* Kaynaktan alıntı:
Türkiye’nin AB Yolculuğu

Yorum

Türkiye’nin AB yolculuğu deyince aslında ne anlamalıyız? ...

Türkiye’nin AB yolculuğu deyince aslında ne anlamalıyız? 1963’de imzalanan Ankara Anlaşması’nı mı? Yoksa Osmanlı İmparatorluğu’nda III. Selim’in başlattığı Avrupalılaşma hareketlerinden biri olan 1792 Nizam-ı Cedid’i mi? Veya Osmanlı Devleti’nin Avrupalı bir devlet olarak kabul edildiği, 1856 tarihli Paris Antlaşması mı?

Tarihin akışına baktığımızda Batılılaşma hareketinin 200 yılı aşan bir süreç olduğunu görürüz. Türkiye’nin AB yolculuğunu, modern anlamda, Ankara Anlaşması olarak esas alırsak, 55 yıldır devam eden bir serüven, bir yolculuk olarak görmek mümkündür.

Bu yolculuğun köşe taşlarına kısaca göz atalım isterseniz;
1963 Ankara Antlaşması
1973 Katma Protokol
1987 Tam Üyelik Başvurusu
1995 1/95 Ortaklık Konseyi Kararı ve GB
1997 Lüksemburg Zirvesi ve Türkiye’nin İlişkileri Tek Taraflı Dondurması
1999 Helsinki Zirvesi’nde Adaylık Statüsü Tanınması
2005 Türkiye’ye 3 Ekim’de Tam Üyelik Müzakereleri Başlaması
2005-2018 arasında devam eden süreçte ise; teknik düzeyde yürütülen ilişkiler, siyasi düzlemde maalesef beklenen ve istenen seviyede değildir.

Yarım Asrı geçen bir macera içindeyiz. Klasik deyimle; ne kapıdan içeri girebiliyoruz, ne de kapı bir türlü kapanmıyor. Son 55 yılda, soğuk savaş sona erdi. Doğu Avrupa ülkeleri, AB’ye tam üye oldu. İngiltere Brexit ile AB’den çıktı. Ancak hala Türkiye, AB yolculuğunda, geleceğini arıyor.

Avrupa Birliği’nin bir barış projesi ve değerler manzumesi olduğu muhakkaktır. Gelişmiş ve ileri demokrasi, temel hak ve özgürlükler, yüksek seviyede yaşam kalitesi, hukukun üstünlüğü, her ülkenin ulaşmak istediği temel değerlerdir.

* Kayıt listesi:
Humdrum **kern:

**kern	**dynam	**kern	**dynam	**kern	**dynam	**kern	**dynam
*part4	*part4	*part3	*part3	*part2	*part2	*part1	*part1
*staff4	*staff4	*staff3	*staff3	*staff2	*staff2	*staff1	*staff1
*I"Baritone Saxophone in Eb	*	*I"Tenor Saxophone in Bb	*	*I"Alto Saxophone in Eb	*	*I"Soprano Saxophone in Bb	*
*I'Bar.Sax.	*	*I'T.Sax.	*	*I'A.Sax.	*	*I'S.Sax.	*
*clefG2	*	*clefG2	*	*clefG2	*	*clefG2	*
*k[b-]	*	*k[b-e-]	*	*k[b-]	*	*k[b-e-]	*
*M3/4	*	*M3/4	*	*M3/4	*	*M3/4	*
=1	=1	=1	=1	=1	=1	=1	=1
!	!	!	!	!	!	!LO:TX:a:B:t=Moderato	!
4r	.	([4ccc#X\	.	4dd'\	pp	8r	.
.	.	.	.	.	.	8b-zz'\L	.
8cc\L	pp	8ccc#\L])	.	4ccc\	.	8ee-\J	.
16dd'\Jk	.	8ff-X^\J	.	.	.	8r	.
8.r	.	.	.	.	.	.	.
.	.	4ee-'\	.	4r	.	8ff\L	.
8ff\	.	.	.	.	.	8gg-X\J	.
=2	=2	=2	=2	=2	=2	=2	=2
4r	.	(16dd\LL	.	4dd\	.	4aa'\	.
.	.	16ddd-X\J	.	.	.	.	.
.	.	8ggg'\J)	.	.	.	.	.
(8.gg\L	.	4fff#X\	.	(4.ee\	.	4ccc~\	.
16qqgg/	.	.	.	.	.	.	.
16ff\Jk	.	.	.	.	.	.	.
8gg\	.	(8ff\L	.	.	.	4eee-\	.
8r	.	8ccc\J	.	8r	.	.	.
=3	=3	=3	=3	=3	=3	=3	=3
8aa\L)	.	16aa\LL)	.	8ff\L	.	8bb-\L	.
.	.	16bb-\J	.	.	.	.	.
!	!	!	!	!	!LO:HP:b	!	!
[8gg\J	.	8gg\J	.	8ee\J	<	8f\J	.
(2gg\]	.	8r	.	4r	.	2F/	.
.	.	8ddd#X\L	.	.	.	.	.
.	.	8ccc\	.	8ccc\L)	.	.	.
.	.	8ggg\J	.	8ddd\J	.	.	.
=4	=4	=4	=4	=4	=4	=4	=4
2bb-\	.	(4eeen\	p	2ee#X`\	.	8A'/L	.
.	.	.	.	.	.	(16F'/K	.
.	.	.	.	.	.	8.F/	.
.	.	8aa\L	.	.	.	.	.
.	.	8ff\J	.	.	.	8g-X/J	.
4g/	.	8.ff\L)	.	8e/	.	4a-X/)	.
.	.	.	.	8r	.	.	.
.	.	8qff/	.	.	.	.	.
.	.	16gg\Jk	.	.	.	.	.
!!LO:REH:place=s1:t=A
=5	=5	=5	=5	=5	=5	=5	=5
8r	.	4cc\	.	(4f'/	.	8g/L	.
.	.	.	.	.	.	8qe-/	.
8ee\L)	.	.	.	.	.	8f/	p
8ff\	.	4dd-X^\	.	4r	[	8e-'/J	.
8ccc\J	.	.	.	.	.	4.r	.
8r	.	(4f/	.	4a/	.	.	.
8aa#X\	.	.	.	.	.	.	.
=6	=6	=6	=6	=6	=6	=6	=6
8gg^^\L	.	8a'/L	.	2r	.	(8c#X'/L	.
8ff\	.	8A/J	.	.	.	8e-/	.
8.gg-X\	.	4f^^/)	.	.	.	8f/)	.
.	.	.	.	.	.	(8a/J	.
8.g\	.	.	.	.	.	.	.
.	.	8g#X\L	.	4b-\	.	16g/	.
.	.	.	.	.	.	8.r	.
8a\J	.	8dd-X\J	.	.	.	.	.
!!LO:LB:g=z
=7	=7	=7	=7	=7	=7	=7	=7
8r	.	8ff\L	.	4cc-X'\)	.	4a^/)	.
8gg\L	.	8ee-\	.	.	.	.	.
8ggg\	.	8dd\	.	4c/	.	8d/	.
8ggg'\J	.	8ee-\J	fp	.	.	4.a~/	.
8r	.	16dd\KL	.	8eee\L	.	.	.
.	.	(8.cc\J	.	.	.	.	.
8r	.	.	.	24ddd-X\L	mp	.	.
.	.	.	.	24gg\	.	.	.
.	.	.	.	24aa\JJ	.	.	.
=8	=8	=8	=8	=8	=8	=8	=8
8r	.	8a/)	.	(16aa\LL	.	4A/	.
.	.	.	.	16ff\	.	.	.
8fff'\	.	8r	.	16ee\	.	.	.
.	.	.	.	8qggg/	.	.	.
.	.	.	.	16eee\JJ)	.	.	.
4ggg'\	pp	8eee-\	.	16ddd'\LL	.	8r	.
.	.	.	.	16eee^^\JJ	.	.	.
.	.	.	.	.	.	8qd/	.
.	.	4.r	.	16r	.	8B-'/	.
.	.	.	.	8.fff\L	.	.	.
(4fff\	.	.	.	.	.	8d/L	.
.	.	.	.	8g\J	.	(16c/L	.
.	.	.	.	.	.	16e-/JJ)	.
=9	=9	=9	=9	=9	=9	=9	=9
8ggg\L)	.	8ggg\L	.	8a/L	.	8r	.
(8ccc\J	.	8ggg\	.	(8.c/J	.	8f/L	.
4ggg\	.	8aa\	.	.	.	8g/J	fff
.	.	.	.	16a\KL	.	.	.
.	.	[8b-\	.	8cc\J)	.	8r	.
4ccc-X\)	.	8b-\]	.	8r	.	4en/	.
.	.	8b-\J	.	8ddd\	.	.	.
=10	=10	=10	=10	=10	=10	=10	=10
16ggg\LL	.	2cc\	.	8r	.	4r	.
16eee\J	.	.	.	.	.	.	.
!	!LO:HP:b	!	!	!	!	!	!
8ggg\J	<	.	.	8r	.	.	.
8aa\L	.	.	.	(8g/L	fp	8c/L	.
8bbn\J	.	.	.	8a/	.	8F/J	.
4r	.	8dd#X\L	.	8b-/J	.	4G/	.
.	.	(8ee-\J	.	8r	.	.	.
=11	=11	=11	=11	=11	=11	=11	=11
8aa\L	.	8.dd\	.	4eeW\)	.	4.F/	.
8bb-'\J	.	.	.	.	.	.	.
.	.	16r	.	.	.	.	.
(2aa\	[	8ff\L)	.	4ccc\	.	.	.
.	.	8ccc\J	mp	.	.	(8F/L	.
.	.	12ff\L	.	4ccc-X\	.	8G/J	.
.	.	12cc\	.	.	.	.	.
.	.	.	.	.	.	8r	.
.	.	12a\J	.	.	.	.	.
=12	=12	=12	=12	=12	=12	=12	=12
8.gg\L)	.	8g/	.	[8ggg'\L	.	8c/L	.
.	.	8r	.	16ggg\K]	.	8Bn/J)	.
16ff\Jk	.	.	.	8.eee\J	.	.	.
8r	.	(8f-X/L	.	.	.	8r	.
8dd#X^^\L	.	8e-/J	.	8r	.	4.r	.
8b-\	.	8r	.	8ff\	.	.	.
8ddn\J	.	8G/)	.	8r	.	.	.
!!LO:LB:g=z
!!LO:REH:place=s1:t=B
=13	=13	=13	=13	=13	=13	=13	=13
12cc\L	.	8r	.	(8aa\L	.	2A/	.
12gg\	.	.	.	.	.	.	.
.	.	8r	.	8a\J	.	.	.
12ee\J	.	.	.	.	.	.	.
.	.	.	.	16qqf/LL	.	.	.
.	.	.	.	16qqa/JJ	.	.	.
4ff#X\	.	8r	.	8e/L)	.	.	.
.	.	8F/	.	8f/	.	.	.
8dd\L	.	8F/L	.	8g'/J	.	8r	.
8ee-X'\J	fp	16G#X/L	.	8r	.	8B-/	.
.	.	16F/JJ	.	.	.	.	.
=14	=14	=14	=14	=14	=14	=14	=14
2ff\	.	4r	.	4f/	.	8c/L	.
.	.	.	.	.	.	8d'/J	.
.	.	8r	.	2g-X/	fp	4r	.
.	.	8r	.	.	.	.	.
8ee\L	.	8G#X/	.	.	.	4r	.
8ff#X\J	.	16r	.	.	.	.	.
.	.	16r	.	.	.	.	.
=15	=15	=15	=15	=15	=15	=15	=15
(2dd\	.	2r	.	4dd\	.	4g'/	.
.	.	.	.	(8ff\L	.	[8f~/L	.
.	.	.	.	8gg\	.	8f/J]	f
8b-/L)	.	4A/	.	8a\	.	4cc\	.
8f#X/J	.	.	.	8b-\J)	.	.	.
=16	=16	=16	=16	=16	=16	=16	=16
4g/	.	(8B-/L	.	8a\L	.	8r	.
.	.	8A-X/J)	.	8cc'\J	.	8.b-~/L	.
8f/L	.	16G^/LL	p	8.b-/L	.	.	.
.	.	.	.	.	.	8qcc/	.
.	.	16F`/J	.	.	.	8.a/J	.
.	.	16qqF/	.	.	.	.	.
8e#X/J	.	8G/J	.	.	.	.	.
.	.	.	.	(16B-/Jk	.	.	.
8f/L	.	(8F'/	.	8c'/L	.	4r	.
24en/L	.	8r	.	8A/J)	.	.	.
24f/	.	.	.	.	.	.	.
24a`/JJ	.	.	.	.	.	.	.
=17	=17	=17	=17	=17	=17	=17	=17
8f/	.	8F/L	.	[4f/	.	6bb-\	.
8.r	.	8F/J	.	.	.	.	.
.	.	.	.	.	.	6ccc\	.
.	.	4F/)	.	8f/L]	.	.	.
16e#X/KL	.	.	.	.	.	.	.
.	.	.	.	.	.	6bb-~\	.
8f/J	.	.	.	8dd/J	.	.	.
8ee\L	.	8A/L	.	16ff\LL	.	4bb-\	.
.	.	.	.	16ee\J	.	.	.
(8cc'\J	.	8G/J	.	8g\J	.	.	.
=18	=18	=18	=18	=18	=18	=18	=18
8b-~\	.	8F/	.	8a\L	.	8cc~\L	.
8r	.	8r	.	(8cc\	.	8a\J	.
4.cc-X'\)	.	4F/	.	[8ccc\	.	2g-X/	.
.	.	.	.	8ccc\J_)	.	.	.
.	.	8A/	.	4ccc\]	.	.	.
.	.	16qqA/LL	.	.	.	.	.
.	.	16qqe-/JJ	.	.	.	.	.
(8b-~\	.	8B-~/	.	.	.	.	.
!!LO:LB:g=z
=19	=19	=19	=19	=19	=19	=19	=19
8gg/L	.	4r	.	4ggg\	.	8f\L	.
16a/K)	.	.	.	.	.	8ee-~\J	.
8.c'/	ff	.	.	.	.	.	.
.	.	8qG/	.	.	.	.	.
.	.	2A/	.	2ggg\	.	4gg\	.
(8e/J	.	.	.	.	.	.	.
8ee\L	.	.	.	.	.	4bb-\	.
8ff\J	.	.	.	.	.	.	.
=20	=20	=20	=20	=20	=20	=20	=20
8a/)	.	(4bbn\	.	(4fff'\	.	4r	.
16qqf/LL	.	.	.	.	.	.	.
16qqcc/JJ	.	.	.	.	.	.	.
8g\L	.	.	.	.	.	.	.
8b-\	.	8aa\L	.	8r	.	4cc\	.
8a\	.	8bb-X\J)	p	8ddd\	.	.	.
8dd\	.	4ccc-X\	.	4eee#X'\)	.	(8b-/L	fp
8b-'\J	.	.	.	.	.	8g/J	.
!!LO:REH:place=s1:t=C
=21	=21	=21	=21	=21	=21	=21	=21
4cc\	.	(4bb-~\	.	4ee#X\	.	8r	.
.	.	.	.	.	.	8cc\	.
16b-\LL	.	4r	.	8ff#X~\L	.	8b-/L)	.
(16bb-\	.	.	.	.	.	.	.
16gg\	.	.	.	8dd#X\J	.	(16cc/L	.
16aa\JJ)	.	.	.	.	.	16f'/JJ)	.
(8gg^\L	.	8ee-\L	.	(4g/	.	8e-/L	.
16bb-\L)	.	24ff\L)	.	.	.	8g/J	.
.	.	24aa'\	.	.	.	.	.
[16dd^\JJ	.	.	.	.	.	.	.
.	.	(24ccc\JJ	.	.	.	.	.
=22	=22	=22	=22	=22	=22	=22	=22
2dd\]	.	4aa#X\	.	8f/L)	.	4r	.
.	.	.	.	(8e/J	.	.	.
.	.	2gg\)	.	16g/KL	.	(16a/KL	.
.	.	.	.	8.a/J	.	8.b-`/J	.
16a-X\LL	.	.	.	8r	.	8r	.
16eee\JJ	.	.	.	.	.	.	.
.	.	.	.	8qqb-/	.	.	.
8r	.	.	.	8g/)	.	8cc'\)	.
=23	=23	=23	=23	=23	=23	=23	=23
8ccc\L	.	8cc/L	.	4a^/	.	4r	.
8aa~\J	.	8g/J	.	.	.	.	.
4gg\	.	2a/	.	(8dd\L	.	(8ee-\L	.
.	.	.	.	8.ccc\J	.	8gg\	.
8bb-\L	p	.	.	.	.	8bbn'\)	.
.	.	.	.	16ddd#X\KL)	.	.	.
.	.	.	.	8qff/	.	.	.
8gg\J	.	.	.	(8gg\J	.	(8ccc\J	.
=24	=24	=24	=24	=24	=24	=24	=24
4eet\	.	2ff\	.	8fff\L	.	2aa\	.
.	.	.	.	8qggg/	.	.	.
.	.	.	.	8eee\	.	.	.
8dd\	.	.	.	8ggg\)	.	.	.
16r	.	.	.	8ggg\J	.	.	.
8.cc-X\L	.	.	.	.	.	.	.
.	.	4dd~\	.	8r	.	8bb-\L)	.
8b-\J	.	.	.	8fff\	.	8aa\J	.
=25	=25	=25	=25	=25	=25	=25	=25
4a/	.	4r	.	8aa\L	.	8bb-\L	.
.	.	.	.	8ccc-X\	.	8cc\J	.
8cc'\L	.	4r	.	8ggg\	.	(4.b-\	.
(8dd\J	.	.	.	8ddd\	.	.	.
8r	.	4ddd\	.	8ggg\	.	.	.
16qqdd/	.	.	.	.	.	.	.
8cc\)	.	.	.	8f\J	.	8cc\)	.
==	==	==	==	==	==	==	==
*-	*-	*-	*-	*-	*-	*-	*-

* Yapılacak görev: Türkiye'nin AB yolculuğunu anlatan yazıyı, gösterilen son cümleden sonrasını yazarak sürdürün. Liste bu çalışmada hiçbir rol oynamıyor.

* Alıştırmanın cevabı:
Ancak, Türkiye’nin de bu değerleri taşıdığını unutmamak gerekir. Doğu Avrupa ülkelerini neredeyse koşulsuz AB’ye tam üye yapan AB, neden Türkiye’yi tam üyelik konusunda sürekli oyalamaktadır. Çok basit bir konu olan Vizelerin kaldırılmasında bile, bin bir türlü gerekçeler sunmaktadır.

Geliştirilmiş üyelik kavramını ortaya atıp, “Biz Türkiye’yi AB’ye almayalım, özellikle Karar Mekanizmalarımızda yer almasın“ ancak, diğer tüm haklardan faydalansın demek mi? İstiyor. Zaten hiçbir zaman alınmayacağını neden açıkça söylemiyor. Tarihe hesap vermekten mi korkuyor? Tarihi sorumluluğu, Türkiye’den mi bekliyor? Kısacası Türkiye’den, Ben AB’den kopuyorum, demesini istiyor? Bir bakıma Trexit mi bekliyor?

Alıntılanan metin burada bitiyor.